→ **Texto de leitura**:

· · · · · · ·

Valeu - e muito! - rever e conversar com todas aquelas que, quando não eram "velas", eram companhias sempre agradáveis
- - Por Pedro Skiba - -
Porto União da Vitória (SC/PR) - Dizem que siameses são os que nascem interligados por algum órgão. Gêmeas(os) nascem da mesma mãe e de um mesmo parto. Irmãos podem ser do mesmo sangue ou por afinidade. Amizade, entrelaçamento, estima, adversidades, mas com respeito e estima, se conquista. Desde que me banhei e bebi das águas do Iguaçu, e nas quais inclusive fui flagelado sem sentir rancor, mas agradecido por ter aprendido a viver com as adversidades, respeitar a natureza e até brincar nos alagados, guardando vivas na memória cenas inusitadas de nadar e flutuar sobre pranchões, empurrado para varejões improvisados, me deu gosto por estas cidades. De todas as manhãs ir até a beira do alagado e fincar uma varinha para marcar onde a água tinha chegado e conferir no final na tarde se havia subido ou descido. De ver o antigo campo do São Bernardo, palco de históricos confrontos com o Ferroviário, o Avaí, o União e outros adversários, totalmente alagado e sobre os gramados inundados deslizávamos de bote e invadíamos as goleiras, gritando "goooool".

· · · · · · ·

→ **Material**:
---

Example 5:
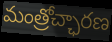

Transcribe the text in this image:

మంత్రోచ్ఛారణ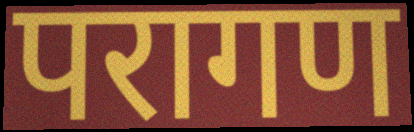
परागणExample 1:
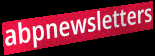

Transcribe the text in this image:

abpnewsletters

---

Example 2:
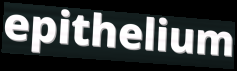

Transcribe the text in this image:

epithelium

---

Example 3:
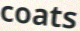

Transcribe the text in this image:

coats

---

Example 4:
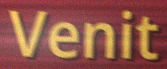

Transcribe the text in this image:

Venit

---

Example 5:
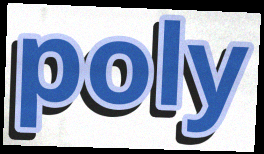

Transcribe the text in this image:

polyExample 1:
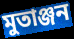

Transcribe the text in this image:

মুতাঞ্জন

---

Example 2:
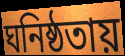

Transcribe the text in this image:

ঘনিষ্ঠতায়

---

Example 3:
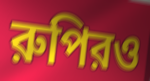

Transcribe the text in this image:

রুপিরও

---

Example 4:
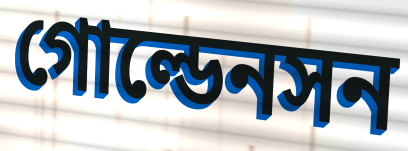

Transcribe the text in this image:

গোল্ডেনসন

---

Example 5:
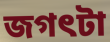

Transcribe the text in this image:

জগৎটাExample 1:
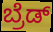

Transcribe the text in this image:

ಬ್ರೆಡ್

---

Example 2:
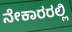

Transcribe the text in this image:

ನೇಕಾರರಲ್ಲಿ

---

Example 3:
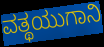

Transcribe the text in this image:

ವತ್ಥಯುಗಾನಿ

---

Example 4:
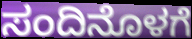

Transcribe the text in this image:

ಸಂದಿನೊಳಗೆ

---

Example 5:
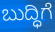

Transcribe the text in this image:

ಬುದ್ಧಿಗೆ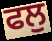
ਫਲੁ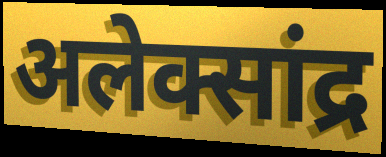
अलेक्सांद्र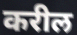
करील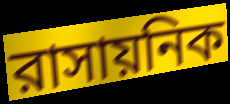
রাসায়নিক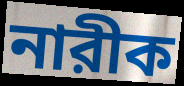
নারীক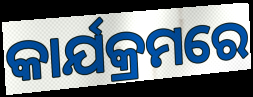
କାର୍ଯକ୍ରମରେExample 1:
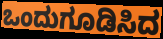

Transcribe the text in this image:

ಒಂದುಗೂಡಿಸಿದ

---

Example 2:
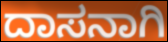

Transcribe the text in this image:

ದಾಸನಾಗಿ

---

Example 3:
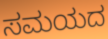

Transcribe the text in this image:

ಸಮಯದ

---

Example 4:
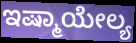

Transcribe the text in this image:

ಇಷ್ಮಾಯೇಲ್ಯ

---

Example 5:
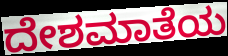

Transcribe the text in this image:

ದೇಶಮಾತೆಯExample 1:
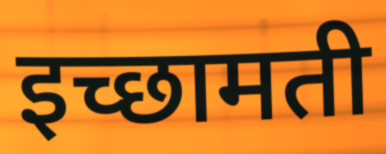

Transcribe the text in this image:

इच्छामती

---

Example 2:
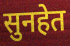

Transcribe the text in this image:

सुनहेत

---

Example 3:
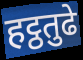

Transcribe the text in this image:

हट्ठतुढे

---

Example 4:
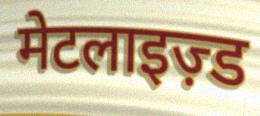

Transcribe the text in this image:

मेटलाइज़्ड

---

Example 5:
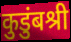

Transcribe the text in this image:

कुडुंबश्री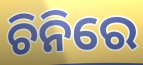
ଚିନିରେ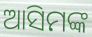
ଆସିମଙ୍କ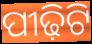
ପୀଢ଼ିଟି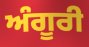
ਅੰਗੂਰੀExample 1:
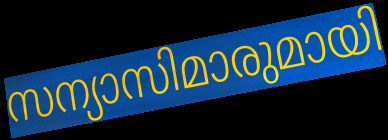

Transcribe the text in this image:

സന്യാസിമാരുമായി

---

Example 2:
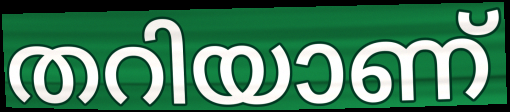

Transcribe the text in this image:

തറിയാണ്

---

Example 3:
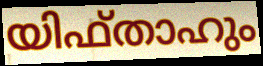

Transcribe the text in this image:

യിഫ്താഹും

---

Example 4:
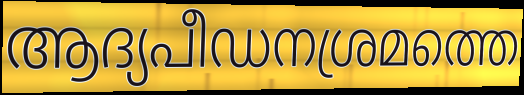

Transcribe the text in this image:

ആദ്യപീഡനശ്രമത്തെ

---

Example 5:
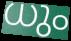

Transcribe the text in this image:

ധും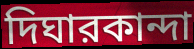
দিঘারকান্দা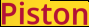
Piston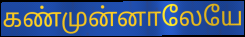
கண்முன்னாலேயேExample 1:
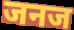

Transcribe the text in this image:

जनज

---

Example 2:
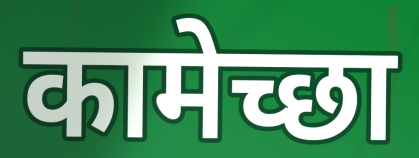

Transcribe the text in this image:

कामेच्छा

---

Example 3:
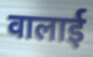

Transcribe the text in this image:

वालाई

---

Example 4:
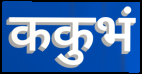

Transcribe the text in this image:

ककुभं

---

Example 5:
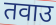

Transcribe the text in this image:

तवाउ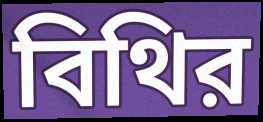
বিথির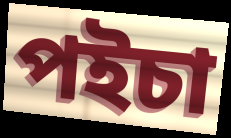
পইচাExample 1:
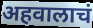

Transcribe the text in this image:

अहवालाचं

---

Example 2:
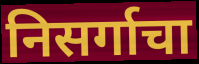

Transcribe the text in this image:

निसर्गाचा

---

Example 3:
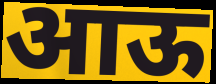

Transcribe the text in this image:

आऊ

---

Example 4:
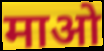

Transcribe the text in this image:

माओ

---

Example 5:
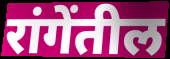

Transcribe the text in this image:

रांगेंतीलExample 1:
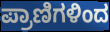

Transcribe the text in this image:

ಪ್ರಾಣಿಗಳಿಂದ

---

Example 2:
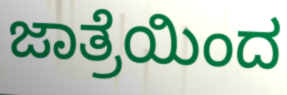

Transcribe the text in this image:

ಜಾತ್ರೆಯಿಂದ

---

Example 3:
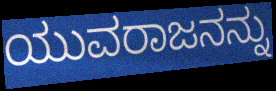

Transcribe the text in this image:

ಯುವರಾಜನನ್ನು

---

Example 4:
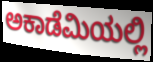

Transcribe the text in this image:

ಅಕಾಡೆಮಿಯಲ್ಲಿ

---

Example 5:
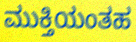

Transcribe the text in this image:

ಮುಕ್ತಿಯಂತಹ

· · · · · · ·

→ **Objetivo do exercício**: Escreva a continuação do texto de leitura sobre as lembranças das enchentes do Iguaçu em Porto União da Vitória, começando logo após a última frase apresentada.

→ **Resposta**:
Ainda ouço indelével em minha memória e tenho vaga lembrança da imagem querida e saudosa de meu pai, a qualquer falta no meio do campo jogando o chapéu para o ar e gritando "pênaltiiiiiiii". Foi no bote (canoa) que tinha pintado na proa "Nhô migué", referência ao nome como era conhecido no bairro que pilotei pelas águas esparramadas do Iguaçu. Aí vocês poderão contestar o porquê de todo este preâmbulo. Explico. Cresci às beiras do Iguaçu. Foi ali em União da Vitória que passei minha infância, que aprontei minhas travessuras e onde conquistei amizades e das quais jamais me esqueci. Foi ali também que arrisquei os primeiros olhares ainda tímidos e com o rosto ruborizado para a Zuleika, eu com 15 e ela com 13 anos, haja precocidade - que conheci em uma sessão de cinema no Cine Odeon.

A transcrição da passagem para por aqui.